Americans cardiovascular health varies greatly from state to state, according to a study that is said to be the first to assess cardiovascular health at the state level.
“Since the Centers for Disease Control and Prevention is funding state heart disease and stroke prevention programs, we thought it would be helpful to have cardiovascular health information on the state level to help better focus our efforts,” Jing Fang, MD, MS, an epidemiologist with the CDCs Division for Heart Disease and Stroke Prevention in Atlanta, said in a news release.
Using 2009 data from the Behavioral Risk Factor Surveillance System — a telephone survey of more than 350,000 people in the 50 states and Washington, D.C. — researchers collected information on the American Heart Associations seven major heart-health factors: blood pressure, total cholesterol, smoking, body mass index, diabetes, physical activity and fruit and vegetable consumption.
The researchers found that the percentage of the population reporting ideal cardiovascular health, as defined by having optimal levels of all seven factors, was lowest in Oklahoma, West Virginia and Mississippi and highest in Vermont, Virginia and Washington, D.C. In general, people living in western states and New England reported having a higher percentage of ideal cardiovascular health.
About 3% of the total U.S. population reported having ideal heart health. About 10% reported having poor cardiovascular health, as defined by having two or fewer heart-health factors at optimal levels.
Fang said on average, Americans reported having more than four of the seven risk factors for heart disease, and the researchers found large disparities by age, sex, race/ethnicity and levels of education.
The lowest percentage of ideal heart health was among people ages 65 and older, while the highest was among the 35-to-54 age group.

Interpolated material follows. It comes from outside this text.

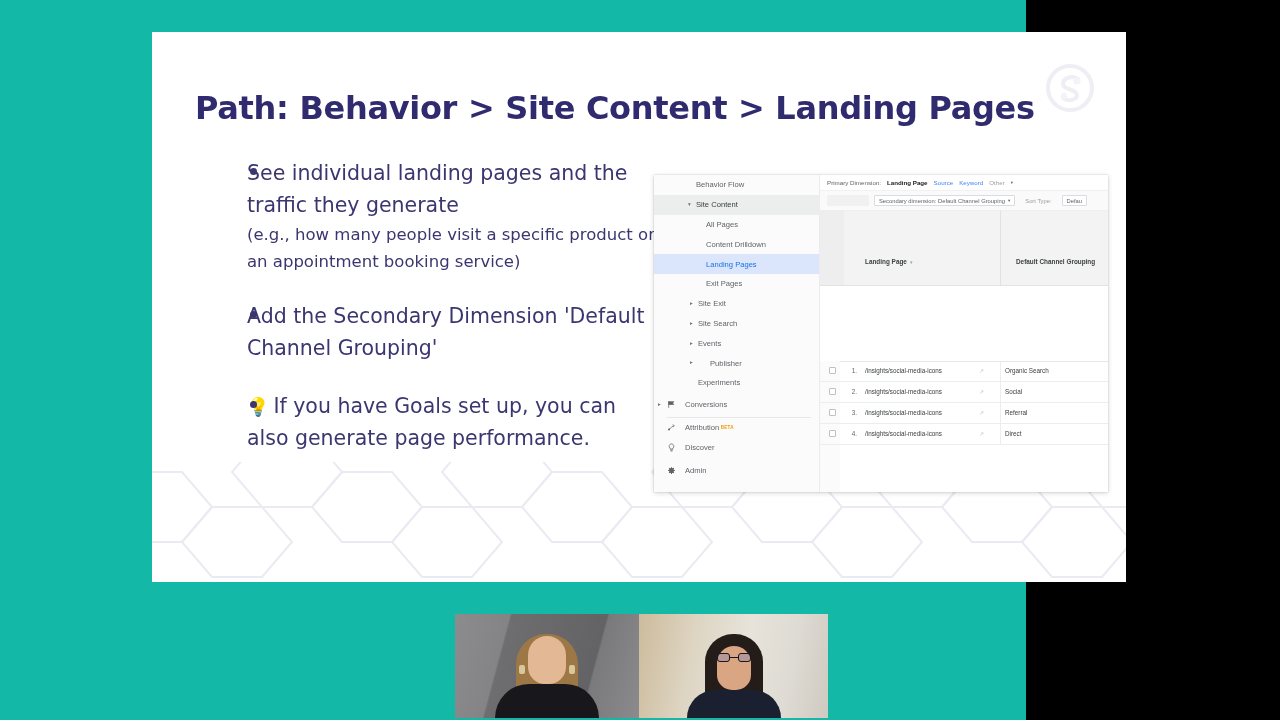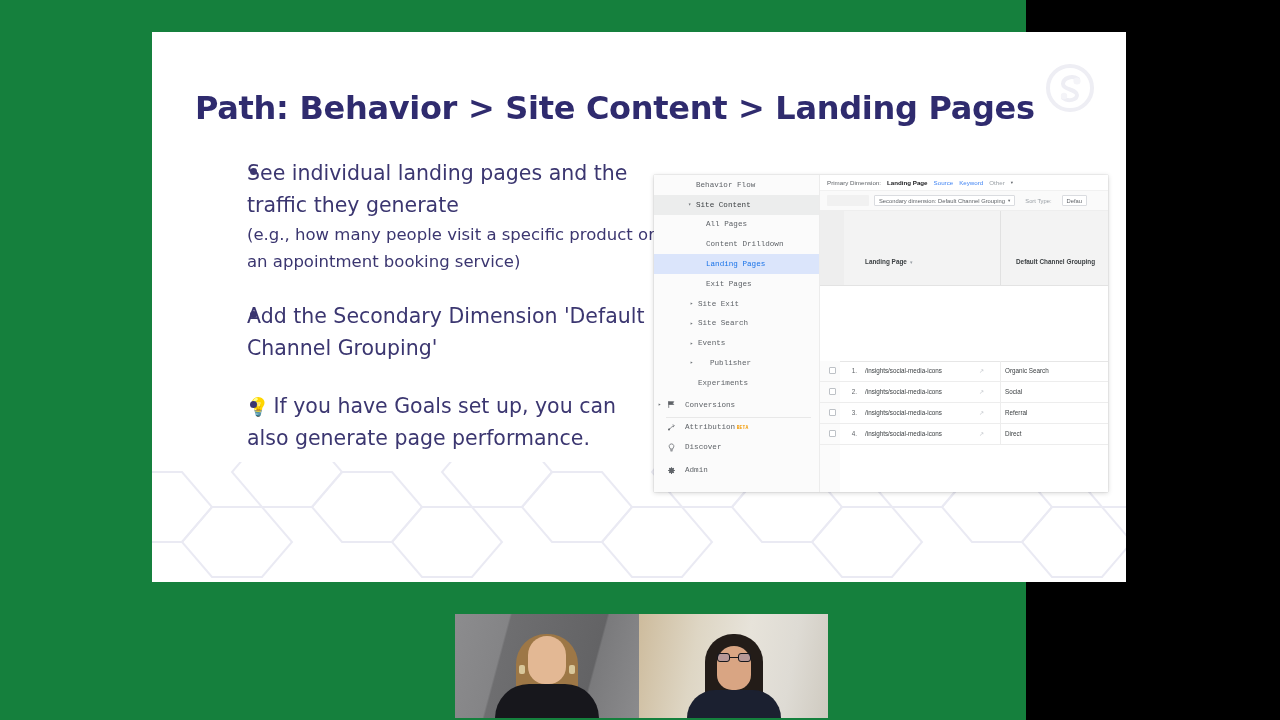"Path: Behavior > Site Content" #stage { background: #15803d -> #14b8a6 }
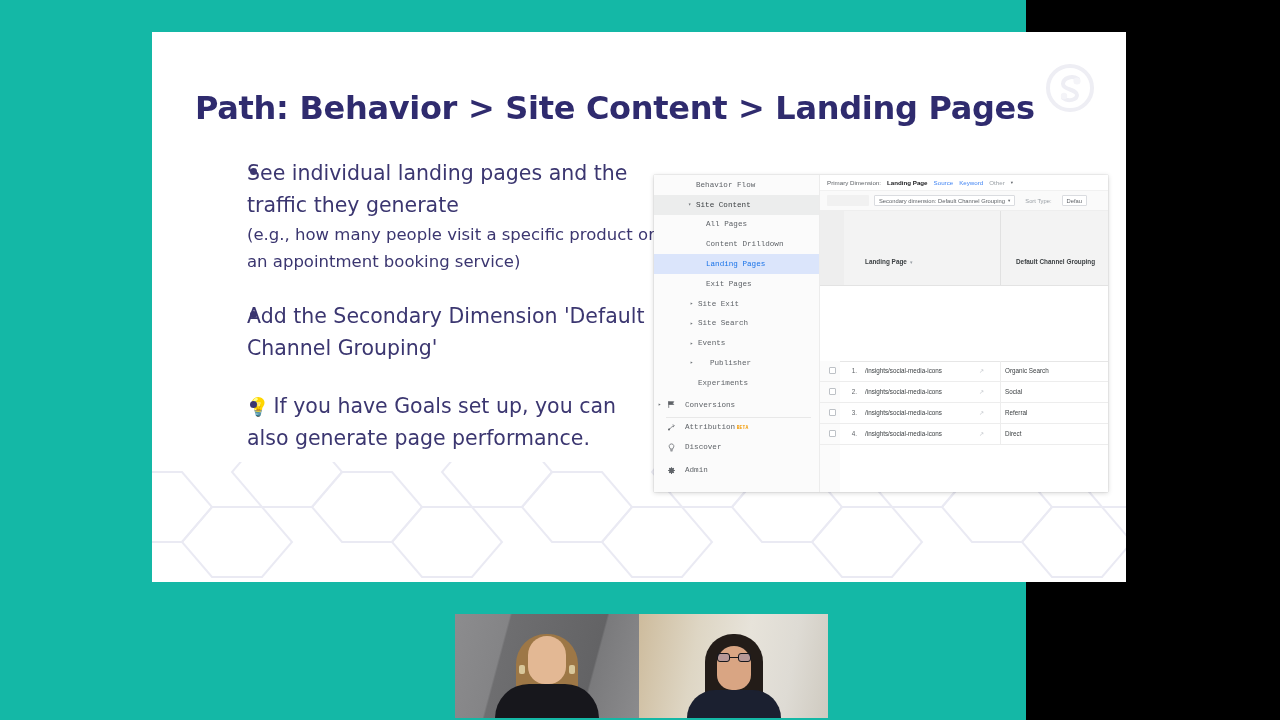"Behavior Flow" .ga-nav-row { font-family: Liberation Mono, monospace -> none }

Women fared better than men in the survey, while whites and Asian/Pacific Islanders reported the highest rates of heart health and blacks, Native Americans and Alaska Natives reported the lowest. Those in the highest education group reported better heart health overall than people in groups with lower levels of education.
Estimates in the report could help those charged with preventing heart disease and stroke set statewide goals for reducing risk and improving cardiovascular health. “The comparisons offered by Fang and colleagues illustrate a critical point: Cardiovascular health status in the United States varies considerably by age, sex, race/ethnicity and education as well as by state,” said Donna Arnett, PhD, president of the American Heart Association and author of an editorial that accompanies the study.
“This diversity necessitates that innovative, customized strategies be developed to most effectively improve cardiovascular health for specific states and among subpopulations.”